The SESAM portal backend publishes a notification summary on the API endpoint https://portal.sesam.io/api/notifications-summary .

This endpoint is intended for advanced users who want a quick way of checking if any notification-rules on a subscription have triggered (for instance to create a status-board website).

Example:

curl 'https://portal.sesam.io/api/notifications' -H 'Authorization: bearer <JWT-for-the-subscription-12345644-2a04-4ff1-9d77-7b3eb615974c>'

will result in a response that looks like this:

[
  {
    "_deleted": false,
    "_id": "12345644-2a04-4ff1-9d77-7b3eb615974c",
    "_updated": 4,
    "status": "ok",
    "subscription_id": "12345644-2a04-4ff1-9d77-7b3eb615974c"
  },
  {
    "_deleted": false,
    "_id": "12345644-2a04-4ff1-9d77-7b3eb615974c_pumpoverduetest",
    "_updated": 6,
    "pipe_id": "pumpoverduetest",
    "status": "ok",
    "subscription_id": "12345644-2a04-4ff1-9d77-7b3eb615974c"
  },
  {
    "_deleted": false,
    "_id": "12345644-2a04-4ff1-9d77-7b3eb615974c_monitoring-canary",
    "_updated": 261,
    "notifications": [
      {
        "alerts_will_be_visible_for_the_current_user": true,
        "event_count": 1,
        "event_timestamp": "2019-09-09T11:24:46.187000Z",
        "is_ongoing": true,
        "last_event_timestamp": "2019-09-09T11:24:46.187000Z",
        "msg": "The value of the 'Entities processed' parameter was 0, which is below the specified limit 1.",
        "notification_id": 57763,
        "notification_rule_id": "12345653-f722-4e7e-9afd-59bb3a4f82d5",
        "notification_rule_name": "Too low test",
        "notification_rule_type": "pump_completed_value_too_low",
        "pipe_id": "monitoring-canary",
        "subscription_id": "12345644-2a04-4ff1-9d77-7b3eb615974c"
      },
      {
        "alerts_will_be_visible_for_the_current_user": true,
        "event_count": 1,
        "event_timestamp": "2019-09-09T11:24:46.187000Z",
        "is_ongoing": true,
        "last_event_timestamp": "2019-09-09T11:24:46.187000Z",
        "msg": "The value of the 'Entities processed' parameter was 0, which is below the specified limit 2.",
        "notification_id": 57762,
        "notification_rule_id": "1234560e-cf92-4325-bc39-51cf2604d646",
        "notification_rule_name": "Too low test2",
        "notification_rule_type": "pump_completed_value_too_low",
        "pipe_id": "monitoring-canary",
        "subscription_id": "12345644-2a04-4ff1-9d77-7b3eb615974c"
      }
    ],
    "pipe_id": "monitoring-canary",
    "status": "failed",
    "subscription_id": "12345644-2a04-4ff1-9d77-7b3eb615974c"
  }
]

Each entry refers to either a subscription or to a pipe and represents a summary of all the notification rules defined for that subscription or pipe. Only pipes with at least one user-defined notification-rule will show up in the list.

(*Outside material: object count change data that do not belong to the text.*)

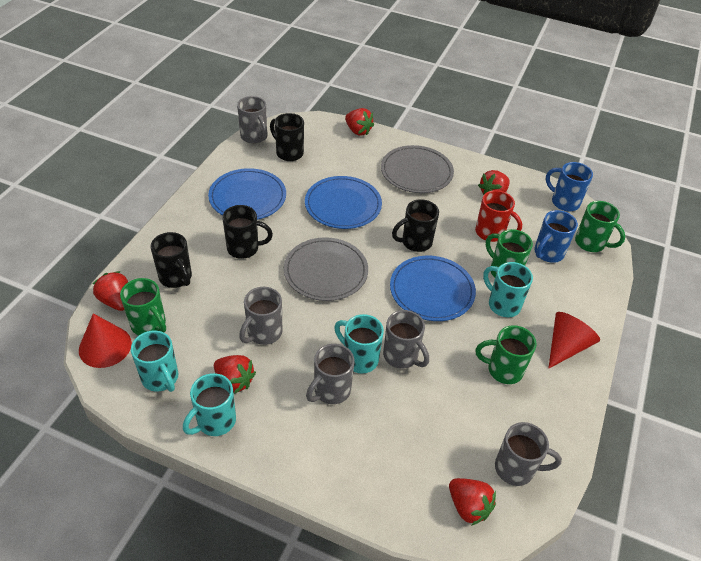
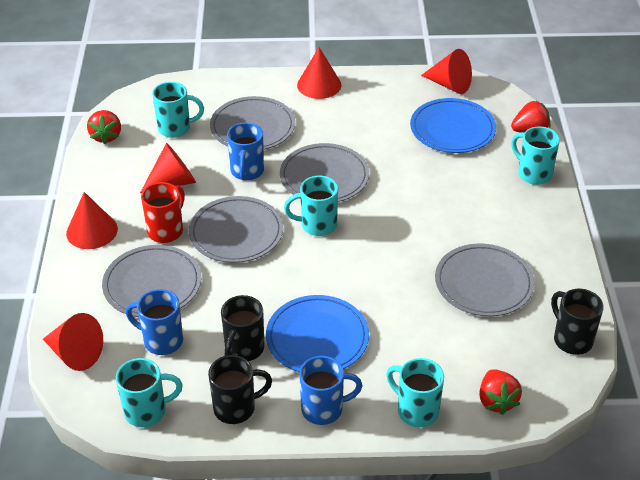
black mug: 4 -> 3
blue mug: 2 -> 3
blue plate: 3 -> 2
green mug: 4 -> 0
grey mug: 5 -> 0
grey plate: 2 -> 5
red cone: 2 -> 5
red strawberry: 5 -> 3
turquoise mug: 4 -> 5

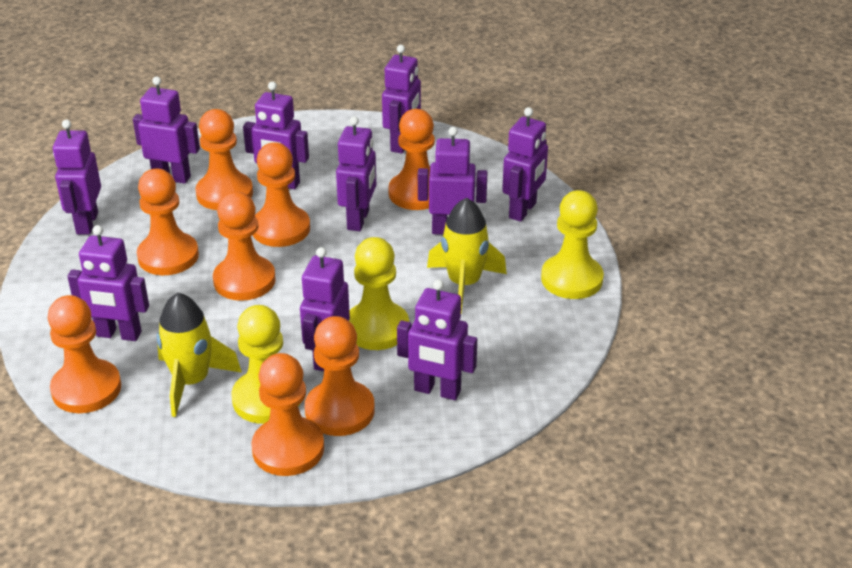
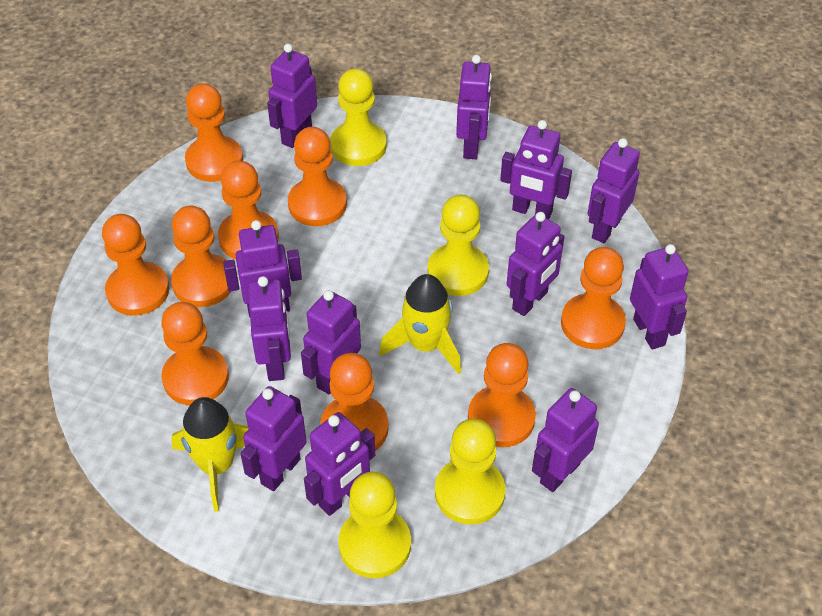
orange pawn: 8 -> 9
purple robot: 10 -> 12
yellow pawn: 3 -> 4

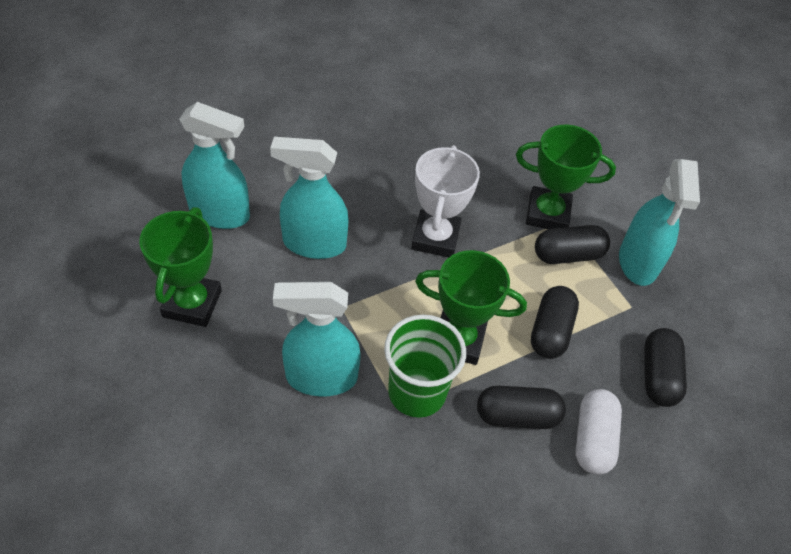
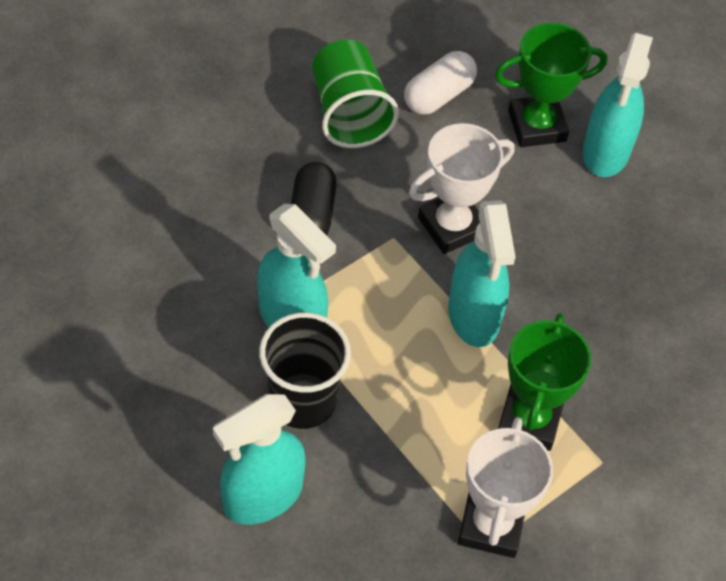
black capsule: 4 -> 1
black cup: 0 -> 1
green trophy: 3 -> 2
white trophy: 1 -> 2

The "subscription_id" property refers to the internal id of the SESAM subscription. When using the GUI, this id is visible in the browser's address bar. Example for the '12345644-2a04-4ff1-9d77-7b3eb615974c' subscription:

https://portal.sesam.io/unified/subscription/12345644-2a04-4ff1-9d77-7b3eb615974c/overview

The "pipe_id" property refers to the "_id" value in the pipe config (subscription summary-entries don't have a "pipe_id" property).

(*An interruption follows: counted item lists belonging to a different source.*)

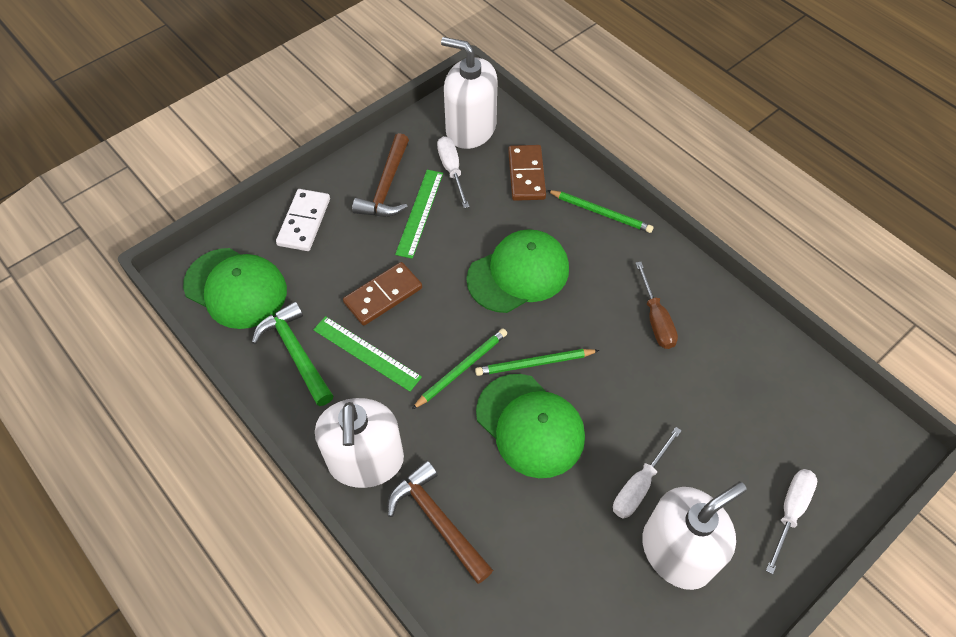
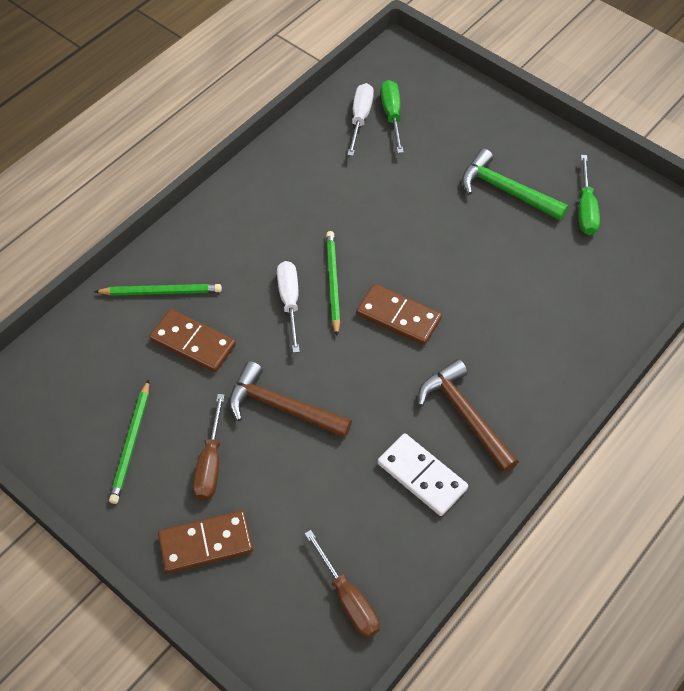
brown domino: 2 -> 3
brown screwdriver: 1 -> 2
green cap: 3 -> 0
green ruler: 2 -> 0
green screwdriver: 0 -> 2
white screwdriver: 3 -> 2
white soap dispenser: 3 -> 0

If none of the notification rules on a pipe has been triggered, the summary-entry for the pipe will have a "status"-property with the value "ok".

If at least one rule is currently triggered, the summary-entry for the pipe will have a "status"-property with the value "failed" and a "notifications"-property with a list of the ongoing notifications.

This endpoint implements the JSON Pull Protocol.